Keterlibatan PEPs juga memungkinkan pemain energi fosil masuk ke proyek transisi energi. Salah satunya proyek geothermal Wayang Windu yang dikelola anak usaha Barito Renewables Energy Tbk. Proyek ini menimbulkan retakan tanah, sumber air mengering, dan longsor di kampung Cibitung, Pangalengan, Jawa Barat.
Badan Penanggulangan Bencana Nasional mencatat sedikitnya enam orang meninggal dalam insiden ledakan pipa PLTP Wayang Windu milik PT Star Energy. Ratusan warga terpaksa mengungsi, sementara kampung Cibitung yang dulunya dihuni sekitar 200 jiwa kini hilang dari peta.
Dalam forum yang sama, Amalya Reza dari Trend Asia menyoroti dampak sosial proyek transisi energi, terutama bagi perempuan dan anak. Ia mencontohkan pembangunan Pembangkit Listrik Tenaga Biomassa (PLTBm) oleh Medco Group di Papua yang mengubah hutan alam menjadi perkebunan hutan tanaman industri (HTI). Perubahan ini merusak sumber pangan masyarakat adat Marind dan mengganggu pola berburu tradisional.

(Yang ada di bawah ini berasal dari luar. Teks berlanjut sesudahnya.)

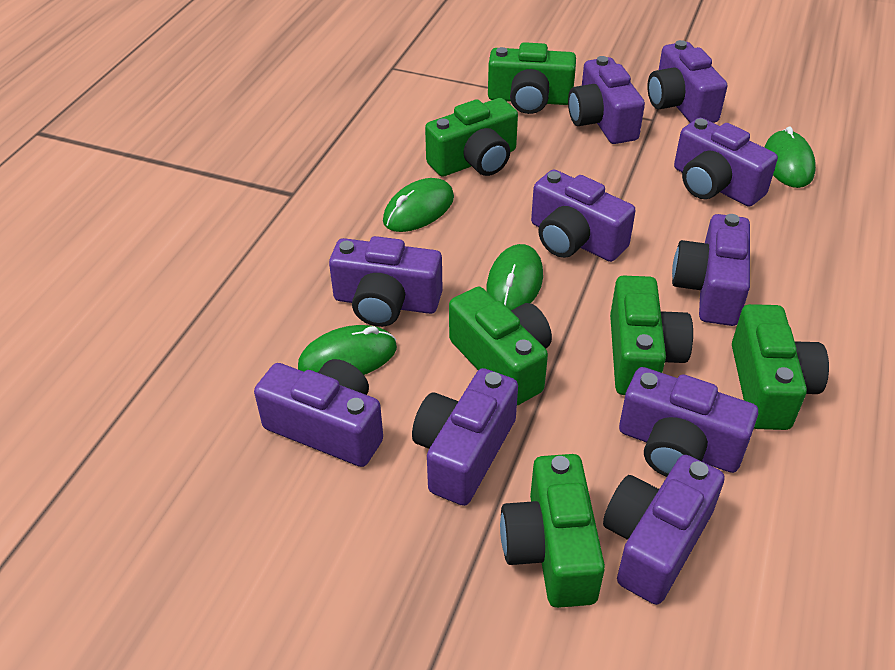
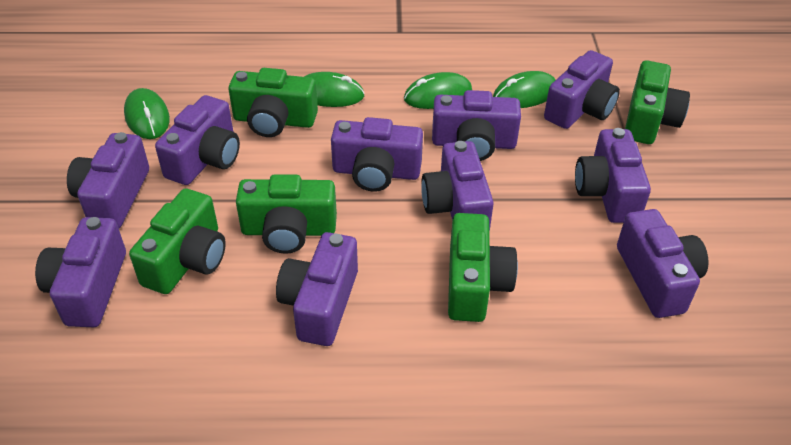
green camera: 6 -> 5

Akibatnya, keluarga di kampung Zanegi—yang berdekatan dengan area HTI—terpaksa bergantung pada nasi tanpa lauk. Data tahun 2022 mencatat sepertiga anak yang diperiksa di Puskesmas pembantu Zanegi mengalami gangguan perkembangan akibat kekurangan gizi. Amalya menambahkan, kondisi ini juga dapat memicu kekerasan dalam rumah tangga.
“Dalam masyarakat tradisional, kerja perawatan termasuk memastikan makanan di dapur masih dibebankan sepihak pada perempuan. Jika tidak terpenuhi, perempuan lagi yang akan kena,” jelasnya.
Ia juga menyebut perempuan menjadi kelompok pertama yang terdampak pencemaran air dan kekeringan akibat proyek energi. Kelangkaan air mempersulit perempuan saat menstruasi dan berdampak pada kesehatan reproduksi. Untuk kebutuhan harian, mereka harus menempuh jarak lebih jauh untuk mencari air bersih.
Baca juga: Problem Perempuan Penjaga Hutan: Akses Minim hingga Kesenjangan Upah
Demokratisasi Energi sebagai Jalan Keluar
Koalisi Transisi Bersih mendorong demokratisasi energi sebagai solusi atas ketimpangan tersebut. Pendekatan ini menempatkan masyarakat sebagai pihak yang berhak mengelola, mengontrol, dan menerima manfaat langsung dari sumber energi di wilayah mereka. Pemerintah berperan sebagai penyedia infrastruktur dan akses pendukung.
Skema ini diyakini dapat menciptakan sistem energi yang lebih adil, inklusif, dan berkelanjutan—tidak semata mengejar target emisi atau keuntungan investor.
Jika perusahaan tetap terlibat, mereka wajib mematuhi regulasi berbasis hak asasi manusia. Komnas HAM telah menerbitkan Standar Norma dan Pengaturan (SNP) Nomor 13 tentang Bisnis dan HAM pada 15 November 2024, yang mewajibkan perusahaan melakukan Human Rights Due Diligence (HRDD) untuk mencegah pelanggaran HAM dalam setiap tahap proyek. SNP ini mencakup isu hak atas pekerjaan, kebebasan berpendapat, dan akses informasi dalam kegiatan bisnis energi.
“Peraturan ini jadi sumber masukan bagi Kemenkum HAM untuk menyusun perpres tentang bisnis dan HAM. Tapi sejauh ini implementasinya belum terlihat. Ini tugas kolektif kita bersama untuk mendorongnya,” kata Hayaa.
Temuan Koalisi Transisi Bersih menegaskan, transisi energi tidak hanya soal menurunkan emisi, tetapi juga menyangkut siapa yang menguasai sumber daya dan siapa yang menanggung dampaknya. Selama kendali masih berada di tangan jejaring elit, energi bersih akan sulit menjadi nyata. Ruang partisipasi publik dan keterlibatan masyarakat sebagai subjek utama menjadi kunci agar transisi energi berjalan adil dan berkelanjutan.